Wasco comes from the word Wacq!ó, meaning "cup" or "small bowl," the name of a distinctive bowl-shaped rock near the tribe's primary historic village. They traditionally lived on the south bank of the Columbia River. In 1822, their population was estimated to be 900. They were divided into three subtribes: the Dalles Wasco or Wasco proper (a.k.a. the Ki-gal-twal-la on the south side of the Columbia River near The Dalles in Wasco County), the Hood River Wasco (on the Hood River or Dog River to its mouth into the Columbia River; Lewis and Clark grouped them with the White Salmon River Band and named them Smock-Shop Band of Chil-luck-kit-te-quaw, but they were two separate groups: White Salmon River Band in Washington and Hood River Band in Oregon, called Ninuhltidih (Curtis) or Kwikwulit (Mooney) and the Cascades Indians or Watlala (downstream from the other Wasco groups, two groups, one on each side of the Columbia River; the Oregon group were called Gahlawaihih [Curtis]).
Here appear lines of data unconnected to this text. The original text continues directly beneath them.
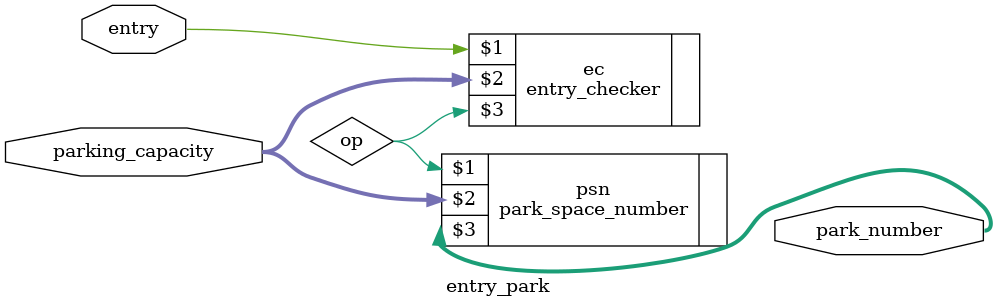
<source format=v>
/*--  *******************************************************
--  Computer Architecture Course, Laboratory Sources 
--  Amirkabir University of Technology (Tehran Polytechnic)
--  Department of Computer Engineering (CE-AUT)
--  https://ce[dot]aut[dot]ac[dot]ir
--  *******************************************************
--  All Rights reserved (C) 2021-2022
--  *******************************************************
--  Student ID  : 
--  Student Name: 
--  Student Mail: 
--  *******************************************************
--  Additional Comments:
--
--*/

/*-----------------------------------------------------------
---  Module Name: entry_park 
-----------------------------------------------------------*/
`timescale 1 ns/1 ns

module entry_park(
	entry,
	parking_capacity,
	park_number);
	
	input entry;
	input [7:0] parking_capacity;
	output [2:0] park_number;
	wire op;
	
	entry_checker ec(entry, parking_capacity, op);
	park_space_number psn(op, parking_capacity, park_number);
 
endmodule
</source>
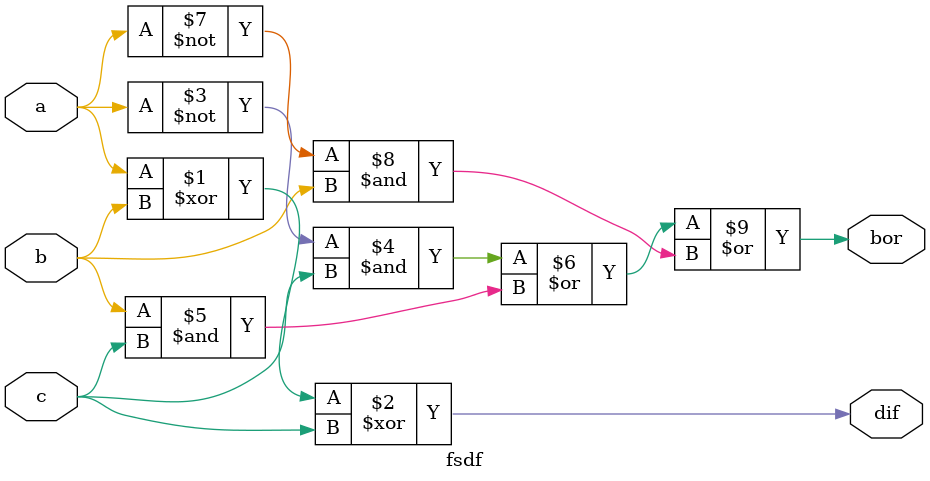
<source format=v>
module fsdf(dif,bor,a,b,c);
output dif,bor;
input a,b,c;
assign dif=a^b^c;
assign bor=(~a&c)|(b&c)|(~a&b);
endmodule

</source>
The Watlala, whose dialect is the most divergent dialect of the Wasco, may have been a separate tribe though identified as Wasco since 1830.

The Wishram are known as the Tlakluit and Echeloot. They traditionally settled in permanent villages along the north banks of the Columbia River. In the 1700s, the estimated Wishram population was 1,500. In 1962 only 10 Wishrams were counted on the Washington census.